It is important to remember that every holding within the Coleman Street Funds (and the majority of investments in the majority of funds) represents a real economic interest in a real business or asset.
We tend to invest in these businesses because we think that they will now, or in the future, generate more profits and cash than they can productively reinvest. At that point, we expect those businesses to return some of those profits and cash to shareholders in the form of a dividend. That is our reward as loyal investors and can be either paid out to unit holders in cash or it can be reinvested to increase the number of shares held across other businesses in the fund.
In a world where investments can often be reduced to charts on a screen, three letter acronyms or short-term stock tips, it is sometimes worth reminding ourselves what some of the holdings in which we have a genuine economic interest pay as a dividend.
RELX, the software, analytics and publishing company is one of our largest holdings in the UK. In July, they reported a half-year dividend of 14.3p per share – that’s 5% higher than the 13.6p they paid this time last year. Their full year dividend is now expected to be 49p versus the 47p paid last year. If you have £10,000 invested in Coleman Street you have approximately 9 RELX shares as part of a global and diversified portfolio. That means last year they would have returned to you roughly £4.20 and this year they are now expected to return to you another roughly £4.40.
Diageo, the global drinks company and owner of brands such as Guinness, Gordon’s and Johnnie Walker is another UK listed business held in the fund. They too reported results in July where they told us that the full year dividend would be 72.55p per share – that’s 4% higher than the 69.88p they paid this time last year. With a similar £10,000 Coleman Street investment you would have approximately 5 Diageo shares as part of the same global and diversified portfolio. Based on a full year of profits, Diageo would have returned to you roughly £3.50 last year and this year just over £3.60.

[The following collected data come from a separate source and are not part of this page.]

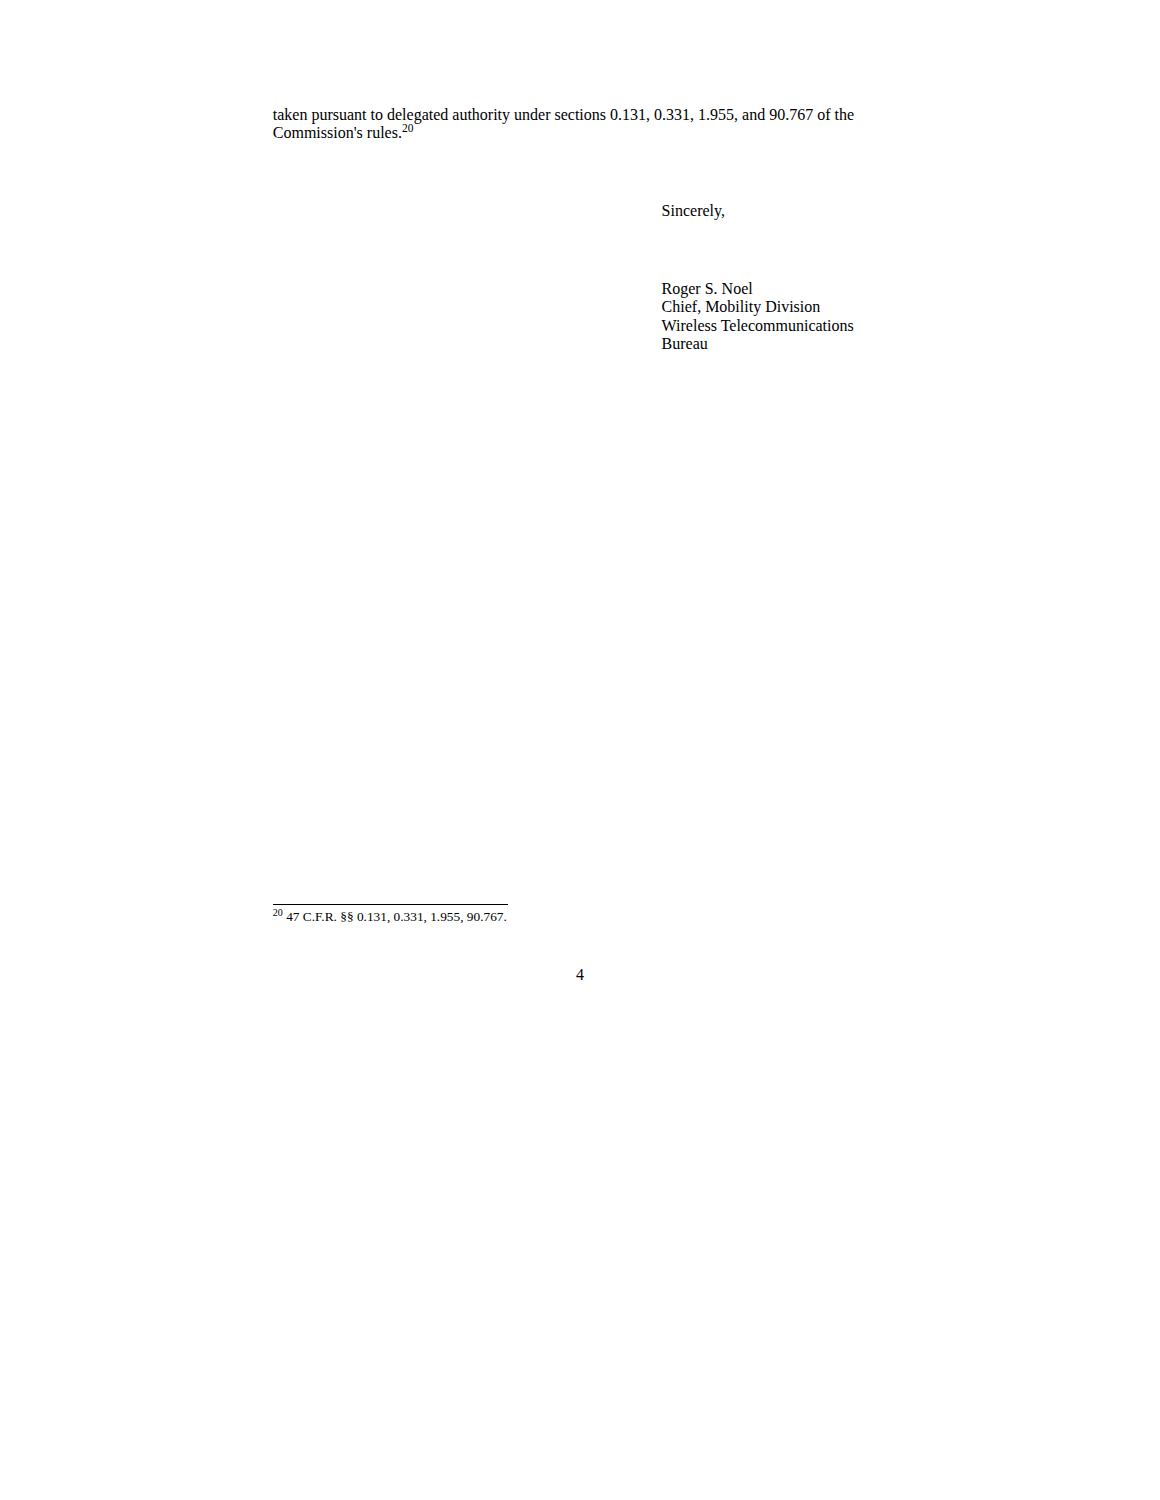taken pursuant to delegated authority under sections 0.131, 0.331, 1.955, and 90.767 of the Commission's rules.20
Sincerely,
Roger S. Noel
Chief, Mobility Division
Wireless Telecommunications Bureau
20 47 C.F.R. §§ 0.131, 0.331, 1.955, 90.767.
4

In a final example, Games Workshop - the owner and manufacturer of Warhammer, the world famous miniature war-gaming brand - reported results also in July and announced a dividend of 235p per share. That’s a whopping 62% increase on the 145p per share paid out last year. The same £10,000 investment in Coleman Street would hold roughly 1 Games Workshop share. That means £1.45 of cash returned last year and another £2.35 returned this year.
Not every business that we invest in will have surplus cash now. Some will have so many opportunities to reinvest profits that we would rather they do just that – if invested well it is likely to lead to even more surplus cash further down the line. However, the returns that these businesses provide or will provide are real and they are meaningful.
The three businesses above make up significantly less than 5% of Coleman Street’s investments but their combined cash return of roughly £9.15 last year and another £10.35 this year based on a £10,000 fund investment is not insubstantial. We hope they will return more than £11 on the same basis next year and perhaps significantly more in the years ahead.
Fund holdings may vary and the number of shares mentioned is for indicative purposes only. The value of investments and the income from them can go down as well as up and investors may not get the amount originally invested. Past performance is not a reliable indicator to future results.